## Dataset records
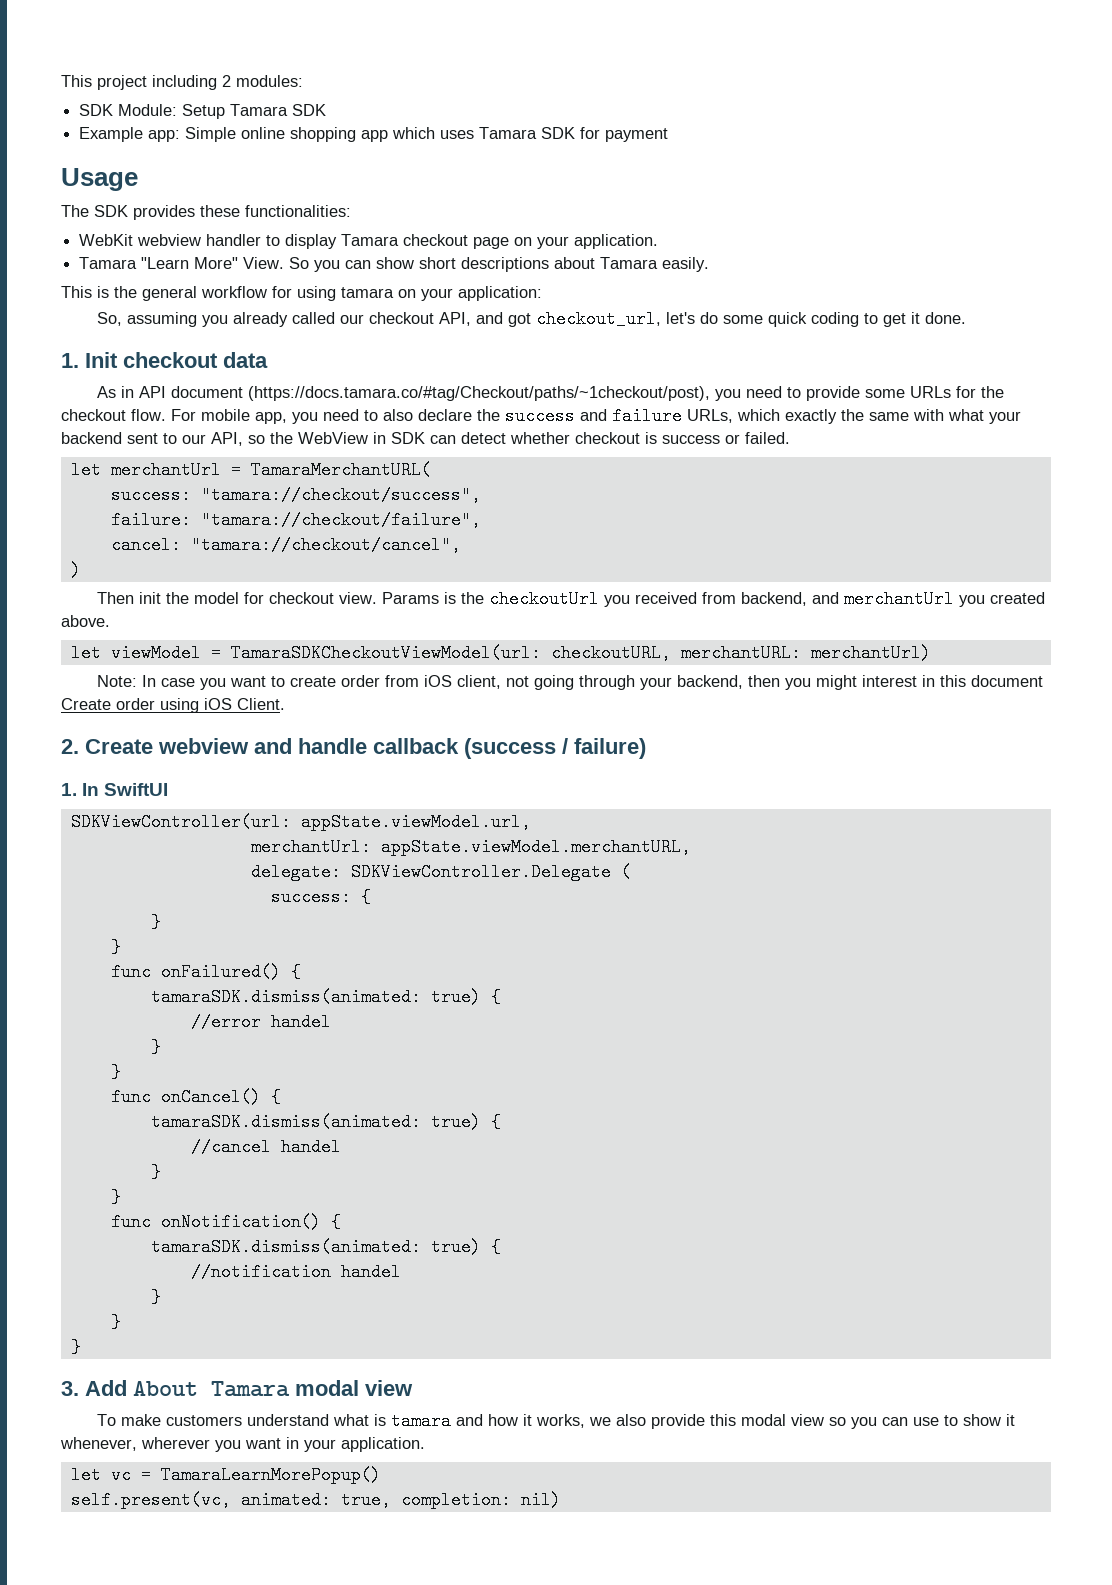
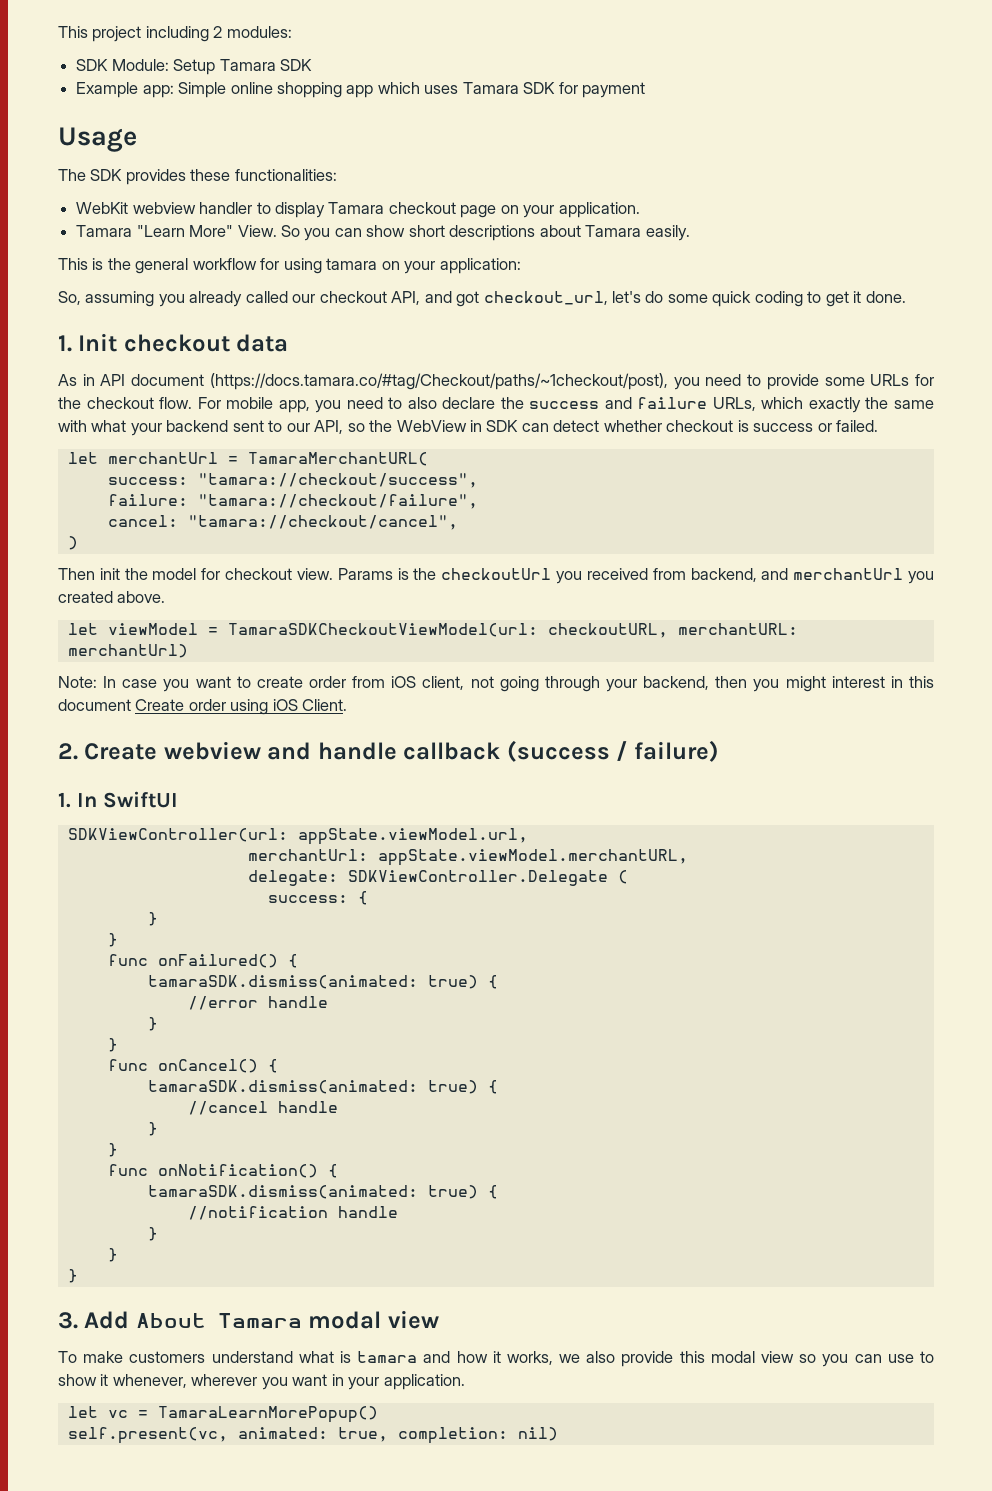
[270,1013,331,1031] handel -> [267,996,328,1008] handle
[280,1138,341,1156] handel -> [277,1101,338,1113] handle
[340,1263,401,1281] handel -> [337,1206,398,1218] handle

* * *

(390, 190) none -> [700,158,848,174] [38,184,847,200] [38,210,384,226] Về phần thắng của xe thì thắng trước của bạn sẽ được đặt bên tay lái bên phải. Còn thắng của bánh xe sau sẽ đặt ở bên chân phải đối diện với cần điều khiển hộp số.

==

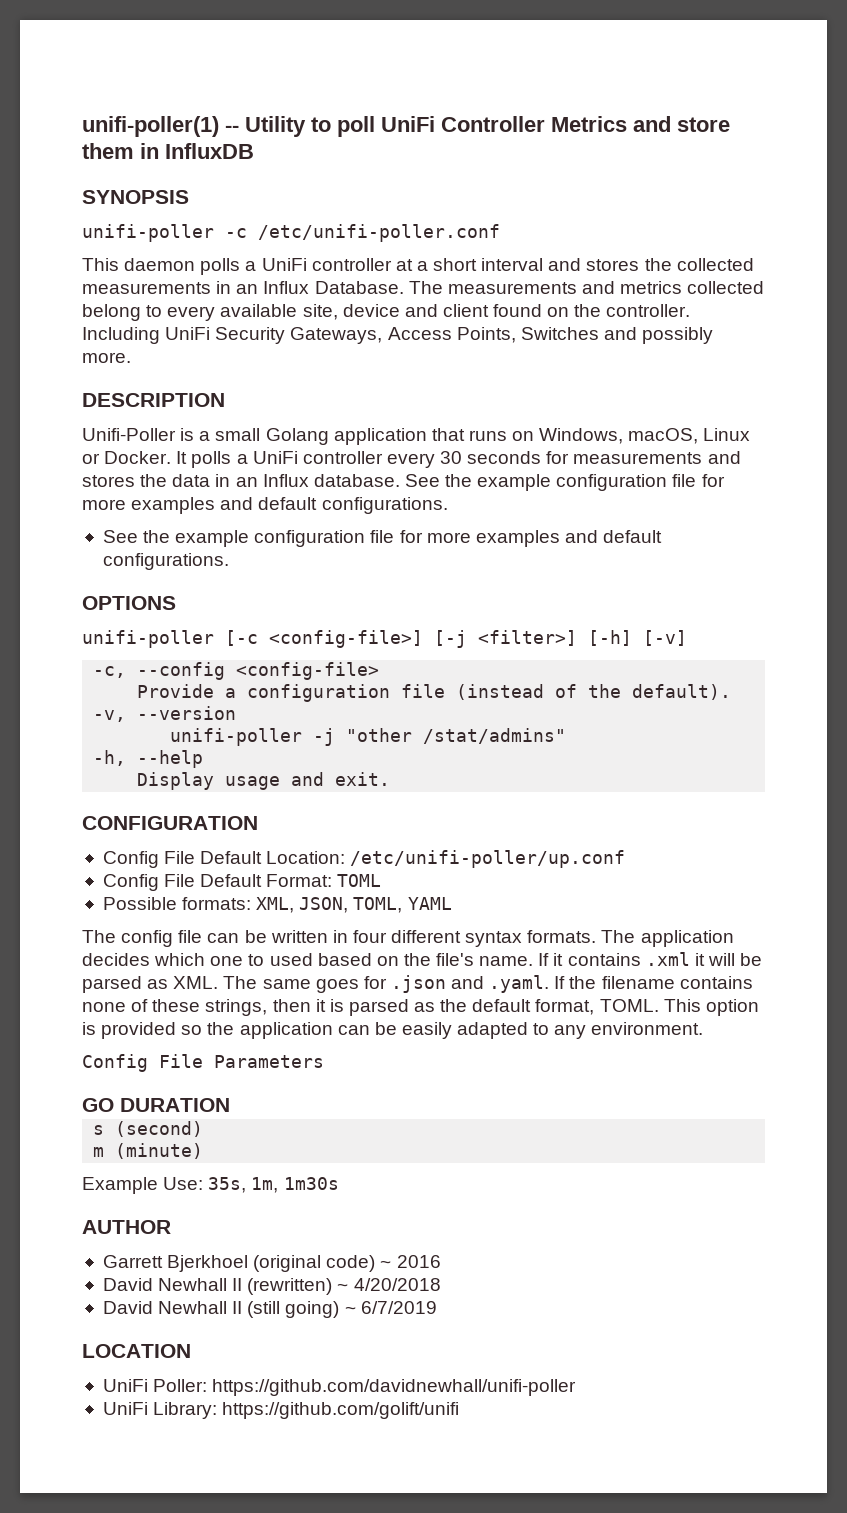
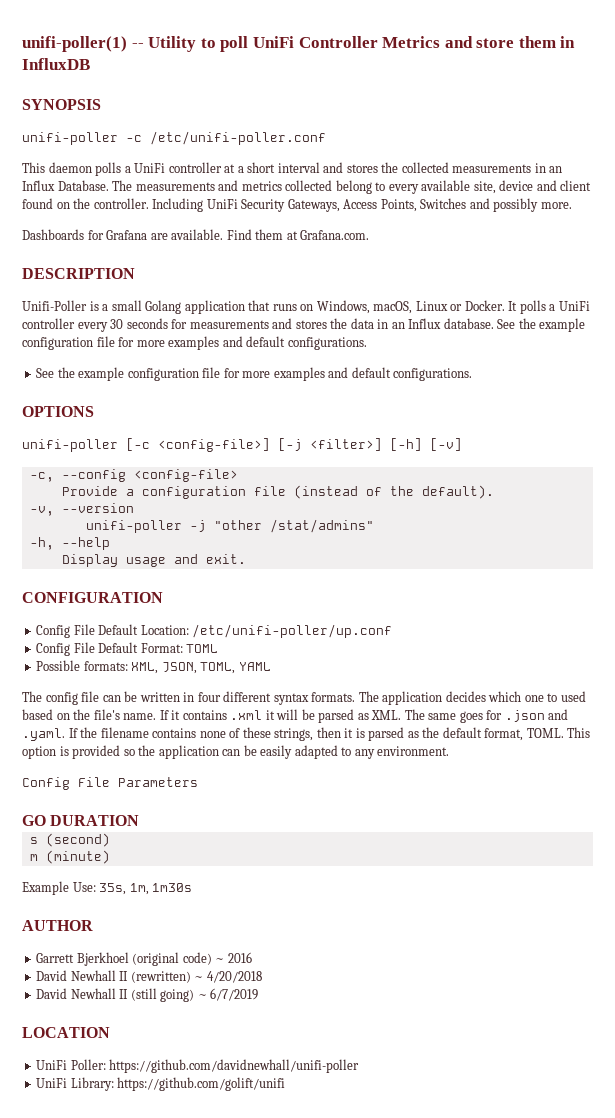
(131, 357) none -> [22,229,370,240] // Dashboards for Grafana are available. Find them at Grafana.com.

## Activity
Take the lines above from the one containing "[270,1013,331,1031] handel ->" down to the one containing "[340,1263,401,1281] handel ->", and transcribe them exactly, both ends included.

## Answer for this exercise
[270,1013,331,1031] handel -> [267,996,328,1008] handle
[280,1138,341,1156] handel -> [277,1101,338,1113] handle
[340,1263,401,1281] handel -> [337,1206,398,1218] handle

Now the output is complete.